La Hermandad del Descendimiento de Córdoba capital celebrará el próximo 17 de julio un importante acontecimiento, la celebración del cabildo de elecciones. De tales comicios electorales resultará elegida la persona que comandará la junta de gobierno de la corporación cordobesa durante los próximo cuatro años. Manuel Aguilera Villanueva, quien ha ostentado el cargo de hermano mayor esta última legislatura, se presentará en solitario a las elecciones, para aspirar así a volver a obtener el beneplácito de la nómina de hermanos de la cofradía del Viernes Santo de cara a reeditar su mandato. Bajo su mandato se aprobó el diseño de reforma del paso de palio obra de Fray Ricardo de Córdoba.
El 22 de octubre de 2018, la sede social de la Hermandad del Descendimiento, situada en la calle Fernández de Córdoba, 2, fue el lugar elegido por la corporación del Campo de la Verdad para presentar el diseño del que ha de ser el palio definitivo del segundo de los pasos de la cofradía del Viernes Santo, el de Nuestra Señora del Buen Fin que obedece a la creatividad de Fray Ricardo de Córdoba y Antonio Villar. Proyecto que pasa por ser el gran objetivo de índole patrimonial de la junta de gobierno de la corporación, que preside Manuel Aguilera, que acababa de iniciar su primer mandato. El nuevo palio, bordado en oro fino, rematado en fleco de bellota y borlas en los varales, sustituirá al actual, una pieza realizada en aplicación diseñada por el propio Fray Ricardo de Córdoba, respetando la esencia del dibujo original, con significativas mejoras. Una esencia que incluye conservar la misma tonalidad, seña inequívoca de identidad del palio de la dolorosa.

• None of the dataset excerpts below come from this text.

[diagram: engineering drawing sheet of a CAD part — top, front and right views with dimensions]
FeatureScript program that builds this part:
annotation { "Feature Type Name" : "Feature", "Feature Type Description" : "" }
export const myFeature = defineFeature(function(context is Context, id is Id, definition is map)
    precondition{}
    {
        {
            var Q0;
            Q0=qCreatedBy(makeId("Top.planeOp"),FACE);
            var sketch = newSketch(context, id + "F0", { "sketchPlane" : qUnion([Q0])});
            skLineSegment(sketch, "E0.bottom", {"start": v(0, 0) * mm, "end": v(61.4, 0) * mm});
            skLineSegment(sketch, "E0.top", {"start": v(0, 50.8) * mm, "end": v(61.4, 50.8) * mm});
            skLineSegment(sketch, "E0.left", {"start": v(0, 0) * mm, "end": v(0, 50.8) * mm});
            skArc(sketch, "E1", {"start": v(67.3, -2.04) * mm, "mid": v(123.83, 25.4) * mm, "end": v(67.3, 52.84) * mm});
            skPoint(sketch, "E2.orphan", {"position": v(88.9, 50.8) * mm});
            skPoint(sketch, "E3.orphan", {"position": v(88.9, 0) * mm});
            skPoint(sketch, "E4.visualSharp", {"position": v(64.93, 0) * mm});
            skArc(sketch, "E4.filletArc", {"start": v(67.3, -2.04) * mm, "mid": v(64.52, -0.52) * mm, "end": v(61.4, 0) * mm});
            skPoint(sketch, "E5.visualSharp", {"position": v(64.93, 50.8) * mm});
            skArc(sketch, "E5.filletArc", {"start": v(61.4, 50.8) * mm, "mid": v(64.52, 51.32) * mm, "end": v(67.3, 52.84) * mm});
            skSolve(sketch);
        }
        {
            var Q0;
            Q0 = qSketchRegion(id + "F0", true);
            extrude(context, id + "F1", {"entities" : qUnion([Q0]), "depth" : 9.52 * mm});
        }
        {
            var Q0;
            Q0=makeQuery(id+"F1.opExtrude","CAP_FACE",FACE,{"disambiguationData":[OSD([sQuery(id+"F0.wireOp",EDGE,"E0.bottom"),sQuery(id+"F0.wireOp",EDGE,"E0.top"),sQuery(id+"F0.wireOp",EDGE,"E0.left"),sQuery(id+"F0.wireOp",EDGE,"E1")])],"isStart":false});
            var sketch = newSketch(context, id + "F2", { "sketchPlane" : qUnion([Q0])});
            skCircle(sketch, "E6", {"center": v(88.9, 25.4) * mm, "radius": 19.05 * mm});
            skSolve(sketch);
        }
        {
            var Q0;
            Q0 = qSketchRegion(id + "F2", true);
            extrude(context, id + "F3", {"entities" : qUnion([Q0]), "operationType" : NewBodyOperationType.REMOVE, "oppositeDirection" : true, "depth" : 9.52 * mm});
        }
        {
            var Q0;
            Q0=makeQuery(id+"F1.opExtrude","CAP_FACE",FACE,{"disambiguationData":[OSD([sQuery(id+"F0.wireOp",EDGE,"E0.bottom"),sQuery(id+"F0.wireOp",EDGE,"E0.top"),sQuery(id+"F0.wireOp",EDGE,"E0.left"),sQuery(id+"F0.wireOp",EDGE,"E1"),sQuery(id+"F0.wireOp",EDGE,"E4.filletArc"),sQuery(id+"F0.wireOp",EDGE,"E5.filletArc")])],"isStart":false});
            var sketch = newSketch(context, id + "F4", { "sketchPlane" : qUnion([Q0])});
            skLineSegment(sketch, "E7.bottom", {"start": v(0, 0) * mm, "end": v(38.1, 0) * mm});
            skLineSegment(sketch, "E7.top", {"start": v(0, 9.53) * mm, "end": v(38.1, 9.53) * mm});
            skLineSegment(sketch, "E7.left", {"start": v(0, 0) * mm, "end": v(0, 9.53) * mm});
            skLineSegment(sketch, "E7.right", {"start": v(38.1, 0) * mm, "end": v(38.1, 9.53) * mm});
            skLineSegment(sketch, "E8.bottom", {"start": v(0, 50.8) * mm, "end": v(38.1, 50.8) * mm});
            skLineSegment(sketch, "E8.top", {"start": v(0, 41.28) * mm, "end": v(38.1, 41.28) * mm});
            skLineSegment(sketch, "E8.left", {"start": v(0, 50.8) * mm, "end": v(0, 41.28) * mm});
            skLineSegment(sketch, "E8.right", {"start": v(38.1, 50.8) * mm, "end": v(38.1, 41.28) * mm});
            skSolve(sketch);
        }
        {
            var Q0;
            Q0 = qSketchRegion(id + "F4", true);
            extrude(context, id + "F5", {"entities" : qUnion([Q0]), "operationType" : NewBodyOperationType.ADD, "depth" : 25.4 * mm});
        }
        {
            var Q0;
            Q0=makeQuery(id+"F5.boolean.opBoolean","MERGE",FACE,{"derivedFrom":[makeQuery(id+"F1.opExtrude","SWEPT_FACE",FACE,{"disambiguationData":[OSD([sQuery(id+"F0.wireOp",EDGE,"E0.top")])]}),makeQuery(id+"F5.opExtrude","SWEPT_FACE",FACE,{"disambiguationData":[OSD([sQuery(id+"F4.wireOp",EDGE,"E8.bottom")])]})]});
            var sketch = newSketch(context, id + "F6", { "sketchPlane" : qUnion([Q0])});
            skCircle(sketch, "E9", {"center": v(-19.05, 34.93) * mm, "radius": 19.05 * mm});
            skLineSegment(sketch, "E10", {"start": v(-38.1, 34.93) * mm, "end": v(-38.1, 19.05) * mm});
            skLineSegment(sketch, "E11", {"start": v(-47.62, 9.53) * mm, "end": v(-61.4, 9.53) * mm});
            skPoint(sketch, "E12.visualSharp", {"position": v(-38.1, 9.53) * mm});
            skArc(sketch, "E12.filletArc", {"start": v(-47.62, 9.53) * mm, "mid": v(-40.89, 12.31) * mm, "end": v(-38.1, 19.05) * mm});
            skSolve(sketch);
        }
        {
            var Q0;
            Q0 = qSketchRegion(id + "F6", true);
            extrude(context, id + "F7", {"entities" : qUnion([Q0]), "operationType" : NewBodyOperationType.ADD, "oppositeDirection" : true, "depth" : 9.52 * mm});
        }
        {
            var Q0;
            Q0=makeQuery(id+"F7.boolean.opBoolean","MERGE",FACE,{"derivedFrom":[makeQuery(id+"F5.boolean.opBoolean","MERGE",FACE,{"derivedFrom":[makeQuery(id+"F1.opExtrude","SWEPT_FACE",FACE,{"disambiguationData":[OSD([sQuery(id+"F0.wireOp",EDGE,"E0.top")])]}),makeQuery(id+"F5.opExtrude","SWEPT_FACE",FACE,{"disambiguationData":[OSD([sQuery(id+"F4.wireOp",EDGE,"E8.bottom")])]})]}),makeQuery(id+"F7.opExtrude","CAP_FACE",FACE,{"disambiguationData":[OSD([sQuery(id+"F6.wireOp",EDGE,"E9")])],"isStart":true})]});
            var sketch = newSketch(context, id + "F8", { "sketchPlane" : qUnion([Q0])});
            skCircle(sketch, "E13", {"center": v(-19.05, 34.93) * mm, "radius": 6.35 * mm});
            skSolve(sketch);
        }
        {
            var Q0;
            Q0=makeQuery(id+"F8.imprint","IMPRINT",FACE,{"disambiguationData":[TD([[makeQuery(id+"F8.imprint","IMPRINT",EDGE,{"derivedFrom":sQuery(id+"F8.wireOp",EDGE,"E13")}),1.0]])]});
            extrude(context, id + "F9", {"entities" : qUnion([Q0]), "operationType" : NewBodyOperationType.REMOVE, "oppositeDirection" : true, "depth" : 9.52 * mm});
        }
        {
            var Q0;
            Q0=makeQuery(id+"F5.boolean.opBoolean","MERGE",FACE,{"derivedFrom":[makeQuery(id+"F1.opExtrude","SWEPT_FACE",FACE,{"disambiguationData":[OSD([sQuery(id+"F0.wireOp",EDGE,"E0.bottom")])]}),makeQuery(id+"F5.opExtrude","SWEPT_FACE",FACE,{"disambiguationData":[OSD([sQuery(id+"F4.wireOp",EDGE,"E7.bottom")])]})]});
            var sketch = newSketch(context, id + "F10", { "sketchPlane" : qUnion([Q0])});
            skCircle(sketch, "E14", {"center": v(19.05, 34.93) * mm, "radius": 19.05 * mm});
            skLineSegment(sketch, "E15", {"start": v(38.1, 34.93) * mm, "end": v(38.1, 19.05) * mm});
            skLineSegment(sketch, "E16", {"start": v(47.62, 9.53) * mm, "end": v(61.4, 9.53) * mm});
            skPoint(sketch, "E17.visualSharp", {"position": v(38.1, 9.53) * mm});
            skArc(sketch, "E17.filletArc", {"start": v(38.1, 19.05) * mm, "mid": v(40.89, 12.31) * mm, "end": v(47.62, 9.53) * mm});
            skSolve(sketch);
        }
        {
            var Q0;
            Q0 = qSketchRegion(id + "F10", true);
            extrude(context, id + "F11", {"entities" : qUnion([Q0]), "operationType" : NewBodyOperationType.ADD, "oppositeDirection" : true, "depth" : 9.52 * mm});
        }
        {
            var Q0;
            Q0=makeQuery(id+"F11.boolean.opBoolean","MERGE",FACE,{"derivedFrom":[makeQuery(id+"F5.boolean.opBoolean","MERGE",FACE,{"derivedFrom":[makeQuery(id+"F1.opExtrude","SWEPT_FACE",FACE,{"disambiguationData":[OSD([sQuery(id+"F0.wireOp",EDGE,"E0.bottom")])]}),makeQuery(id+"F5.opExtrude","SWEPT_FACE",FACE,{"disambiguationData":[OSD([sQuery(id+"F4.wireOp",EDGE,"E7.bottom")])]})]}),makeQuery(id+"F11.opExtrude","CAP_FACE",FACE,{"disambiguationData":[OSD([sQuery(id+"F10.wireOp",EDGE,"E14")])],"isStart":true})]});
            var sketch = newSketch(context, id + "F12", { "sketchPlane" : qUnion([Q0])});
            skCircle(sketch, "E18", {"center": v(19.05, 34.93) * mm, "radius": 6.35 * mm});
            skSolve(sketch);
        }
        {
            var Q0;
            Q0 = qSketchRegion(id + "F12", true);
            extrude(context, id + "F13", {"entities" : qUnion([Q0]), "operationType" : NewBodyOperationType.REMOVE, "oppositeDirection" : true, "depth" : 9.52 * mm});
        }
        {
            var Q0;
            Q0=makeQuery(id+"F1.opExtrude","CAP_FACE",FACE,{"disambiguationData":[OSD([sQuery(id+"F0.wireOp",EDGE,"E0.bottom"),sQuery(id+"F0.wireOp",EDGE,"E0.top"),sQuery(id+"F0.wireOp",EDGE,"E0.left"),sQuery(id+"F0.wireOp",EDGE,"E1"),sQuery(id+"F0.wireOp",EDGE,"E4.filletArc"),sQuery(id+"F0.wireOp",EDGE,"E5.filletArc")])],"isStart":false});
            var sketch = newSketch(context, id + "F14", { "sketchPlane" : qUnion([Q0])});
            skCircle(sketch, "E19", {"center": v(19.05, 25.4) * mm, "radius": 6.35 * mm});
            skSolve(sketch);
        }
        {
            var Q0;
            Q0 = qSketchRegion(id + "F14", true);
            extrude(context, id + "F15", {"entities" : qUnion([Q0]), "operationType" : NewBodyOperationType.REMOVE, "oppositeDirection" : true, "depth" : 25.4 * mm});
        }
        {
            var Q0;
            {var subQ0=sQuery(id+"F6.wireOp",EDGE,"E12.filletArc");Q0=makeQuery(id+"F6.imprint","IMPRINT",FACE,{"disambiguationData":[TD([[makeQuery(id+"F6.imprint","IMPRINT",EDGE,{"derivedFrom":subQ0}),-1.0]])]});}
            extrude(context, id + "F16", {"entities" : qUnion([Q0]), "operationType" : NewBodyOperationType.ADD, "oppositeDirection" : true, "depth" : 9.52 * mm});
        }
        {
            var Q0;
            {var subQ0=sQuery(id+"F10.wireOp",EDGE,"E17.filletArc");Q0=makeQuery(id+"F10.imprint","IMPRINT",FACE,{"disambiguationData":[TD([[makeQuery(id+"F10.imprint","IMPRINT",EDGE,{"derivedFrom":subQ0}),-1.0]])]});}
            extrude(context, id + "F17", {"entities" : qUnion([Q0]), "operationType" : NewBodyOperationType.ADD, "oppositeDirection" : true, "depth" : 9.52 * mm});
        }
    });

Anterior prioste de la hermandad, Manuel Aguilera es Técnico Superior en Orfebrería y Platería Artísticas por la Escuela de Arte y Oficios Dionisio Ortiz de Córdoba, llevando a cabo gran parte del patrimonio artístico de la hermandad en este ámbito, como los candelabros de cola del paso de palio de Nuestra Señora del Buen Fin. Los primeros trabajos realizados por su taller fueron para la Hermandad del Descendimiento, realizando un sol y una media luna para un Simpecado, el arreglo de cálices y copones y los nimbos de las Santas Marías. También ha realizado para la cofradía los faroles de acompañamiento de la Cruz de Guía, el guion de juventud y el puñal de plata para María Santísima del Refugio. Igualmente ha realizado numerosas obras para otras hermandades, entre las que destacan una estrella para la Virgen del Rocío de Almonte, realizada en oro, adornada con 40 brillantes y una esmeralda fina; la peana de Nuestra Señora de los Dolores de Bujalance; la restauración de la corona procesional de la Hermandad del Gran Poder de Dos Hermanas; o la vara de estandarte de la Hermandad del Amor y del Senatus de Las Angustias, ambas de Córdoba. También ha realizado varios enseres para la cordobesa Hermandad de la Conversión, entre muchos trabajos de relevancia.